-- Opening Marker --

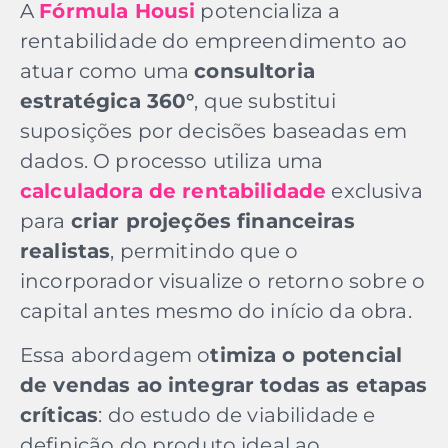
A
Fórmula Housi
potencializa a
rentabilidade do empreendimento ao
atuar como uma
consultoria
estratégica 360°
, que substitui
suposições por decisões baseadas em
dados. O processo utiliza uma
calculadora de rentabilidade
exclusiva
para
criar projeções financeiras
realistas
, permitindo que o
incorporador visualize o retorno sobre o
capital antes mesmo do início da obra.
Essa abordagem o
timiza o potencial
de vendas ao integrar todas as etapas
críticas
: do estudo de viabilidade e
definição do produto ideal ao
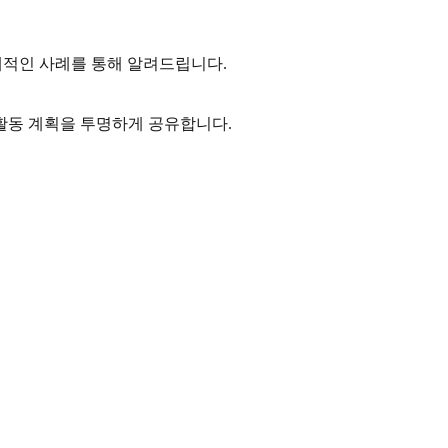
체적인 사례를 통해 알려드립니다.
 활동 계획을 투명하게 공유합니다.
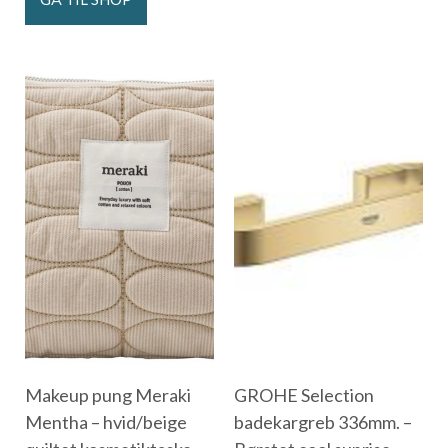
Makeup pung Meraki
GROHE Selection
Mentha – hvid/beige
badekargreb 336mm. –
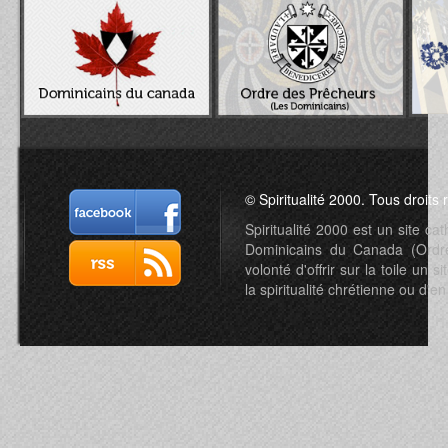
© Spiritualité 2000. Tous droits 
Spiritualité 2000 est un site c
Dominicains du Canada (Ordre 
volonté d'offrir sur la toile un s
la spiritualité chrétienne ou d'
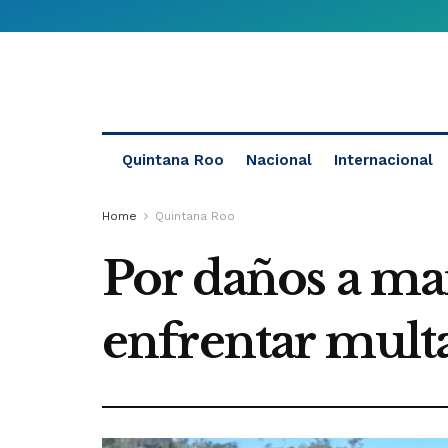
Quintana Roo
Nacional
Internacional
Home
Quintana Roo
Por daños a ma
enfrentar multa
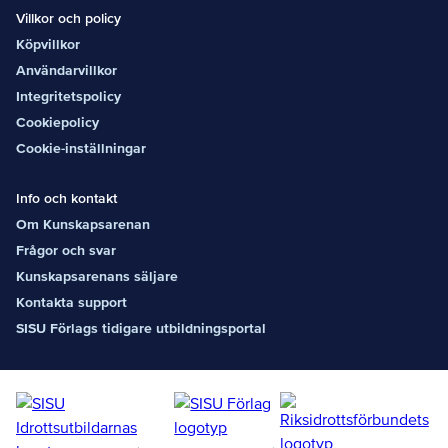
Villkor och policy
Köpvillkor
Användarvillkor
Integritetspolicy
Cookiepolicy
Cookie-inställningar
Info och kontakt
Om Kunskapsarenan
Frågor och svar
Kunskapsarenans säljare
Kontakta support
SISU Förlags tidigare utbildningsportal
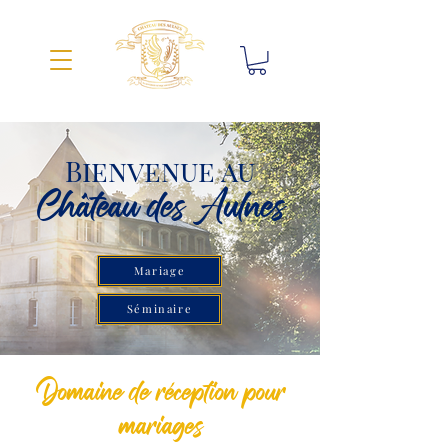
Bienvenue au
Château des Aulnes
Mariage
Séminaire
Domaine de réception pour
mariages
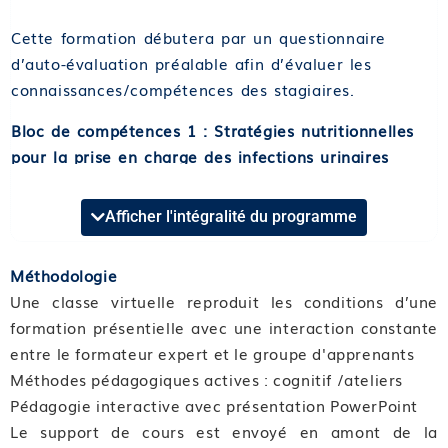
Cette formation débutera par un questionnaire
d’auto-évaluation préalable afin d’évaluer les
connaissances/compétences des stagiaires.
Bloc de compétences 1 : Stratégies nutritionnelles
pour la prise en charge des infections urinaires
Format et durée : Classe virtuelle de 1,75 heures
Afficher l'intégralité du programme
Compétence 01 : Connaître les infections urinaires
Module 01 : Epidémiologie et complications
Méthodologie
Module 02 : Physiopathologie
Une classe virtuelle reproduit les conditions d’une
Module 03 : Les germes
formation présentielle avec une interaction constante
entre le formateur expert et le groupe d'apprenants
Compétence 02 : Maîtriser le diagnostic d’infection
Méthodes pédagogiques actives : cognitif /ateliers
urinaire
Pédagogie interactive avec présentation PowerPoint
Module 04 : Le diagnostic
Le support de cours est envoyé en amont de la
Module 05 : Les paramètres biologiques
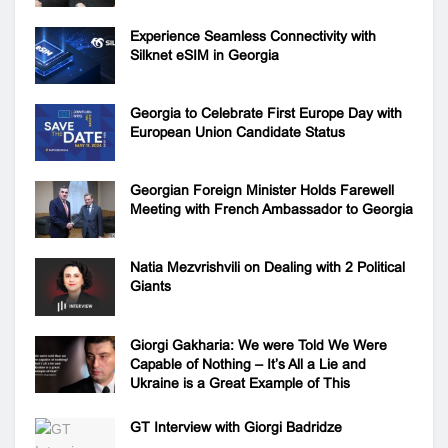
Experience Seamless Connectivity with
Silknet eSIM in Georgia
Georgia to Celebrate First Europe Day with
European Union Candidate Status
Georgian Foreign Minister Holds Farewell
Meeting with French Ambassador to Georgia
Natia Mezvrishvili on Dealing with 2 Political
Giants
Giorgi Gakharia: We were Told We Were
Capable of Nothing – It’s All a Lie and
Ukraine is a Great Example of This
GT Interview with Giorgi Badridze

-- Closing Marker --

Go through the material and copy each line that contains "Module".

Module 01 : Epidémiologie et complications
Module 02 : Physiopathologie
Module 03 : Les germes
Module 04 : Le diagnostic
Module 05 : Les paramètres biologiques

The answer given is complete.